Many difficult circumstances befall us all, and in the end, no one gets out of life alive. But it is to our great advantage to find a way through life in Gift-love, for the alternatives of bitterness and hostility will harm us over time like acid on metal. We are ultimately in charge of our responses to life, something I am learning daily.
We create peace or a nightmare in freedom; and we are always free to denounce illusions and return to love. How significant individual choice is. Abraham Lincoln, who was no fool, wrote, “A man is just about as happy as he makes up his mind to be” and as a wise friend just recently reminded me “Happiness takes work”.
In the Hebrew Bible, Job lost his house, wife, children, riches, and even his health. He was completely wiped out, and he was rightly angry. Every bad thing happened to him that could. Yet through this terrible testing Job never loses his faith in the ultimate power of goodness. Good things finally happened for Job, though there were bad things along the way, and far too often too hard to bare.
We must all be Jobs in that we are all tested, and when we are tested there is a deeper kind of learning that goes on. It is experiential, not intellectual. There is a frightening darkness that comes from disappointment, tragedy, hurt, illness, or injustice, but by showing concern for others, however, regardless of circumstances, we rise up to our deeper identity and dignity as human beings.
Suffering can be so deep that we just want to give up, and we may become self-destructive or destroy the lives of those we love, in the process. In reality, we simply have no good option other than to defiantly refuse to give up on the ways and the power of love.

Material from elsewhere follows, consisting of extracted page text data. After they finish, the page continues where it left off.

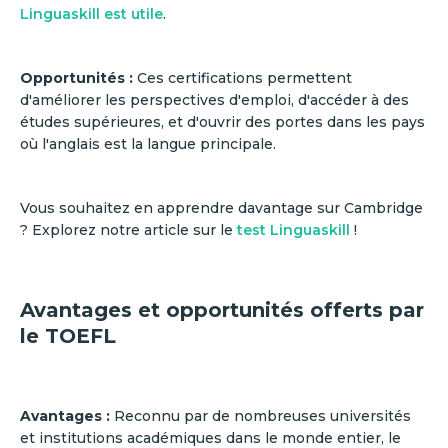
Linguaskill est utile
.
Opportunités :
Ces certifications permettent
d'améliorer les perspectives d'emploi, d'accéder à des
études supérieures, et d'ouvrir des portes dans les pays
où l'anglais est la langue principale.
Vous souhaitez en apprendre davantage sur Cambridge
? Explorez notre article sur le
test Linguaskill
!
Avantages et opportunités offerts par
le TOEFL
Avantages :
Reconnu par de nombreuses universités
et institutions académiques dans le monde entier, le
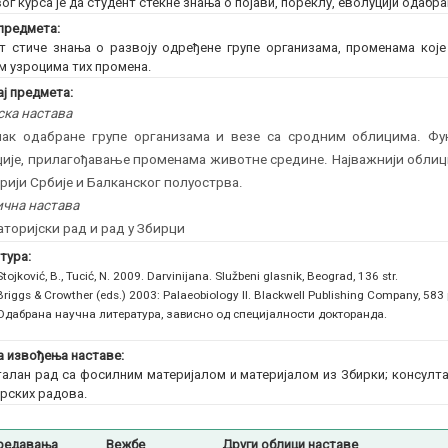
ог курса је да студент стекне знања о појави, пореклу, еволуцији одабр
предмета:
т стиче знања о развоју одређене групе организама, променама које
м узроцима тих промена.
ј предмета:
ска настава
нак одабране групе организама и везе са сродним облицима. Фун
ије, прилагођавање променама животне средине. Најважнији облици
рији Србије и Балканског полуострва.
чна настава
торијски рад и рад у Збирци
тура:
Stojković, B., Tucić, N. 2009. Darvinijana. Službeni glasnik, Beograd, 136 str.
Briggs & Crowther (eds.) 2003: Palaeobiology II. Blackwell Publishing Company, 583 
Одабрана научна литература, зависно од специјалности докторанда.
 извођења наставе:
алан рад са фосилним материјалом и материјалом из Збирки; консулта
рских радова.
редавања
Вежбе
Други облици наставе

There are three aspects to the happiness that Gift-love brings to the giver. First, as Washington Irving, put it so well: “Love is never lost. If not reciprocated, it will flow back and soften and purify the heart.” So first, as Plato understood, to be good is to be in harmony with oneself, and to live meaningfully. Gift-love is its own emotional and spiritual reward, and no one can take this away. Second, Gift-love often does beget love, just as hate usually begets hate, and so good givers need to be good receivers, although sometimes they are not. Third, though, we should never count on reciprocity because this is sure to be frustrating and ultimately small-minded. Better to take joy when those upon whom our love is bestowed do not “pay it back” to us, but rather “pay it forward” to others as they move through life remembering our good example. We have only to love people and hope that, as Jesus taught, they will be inspired to “go and do likewise.” Or to bring this to the kitchen table, as I heard in a movie recently as an Italian mother tells her son, “Love and forget about it!” When a thoughtful act of Gift-love seems to achieve nothing, in the long term such actions always help sway the balance of good over evil in society and in our hearts.
Clearly I believe that when it comes to love, nothing is ever futile. That love shall conquer all. My optimism is based in a faith in love. Hope still does exist. St. Paul linked “faith, hope, and love,” and he proclaimed that “love never fails.” What is faith but having confidence that no matter how harsh a particular scene in the drama of our lives or of history might be, it is love that wrote the play and love that will be revealed in the final act. St. Paul linked faith, hope, and love together for a reason. But just as we see scenes where love seems entirely overwhelmed by hatred, so also there are scenes where love finds an almost miraculous way forward, even in the bleakest of times.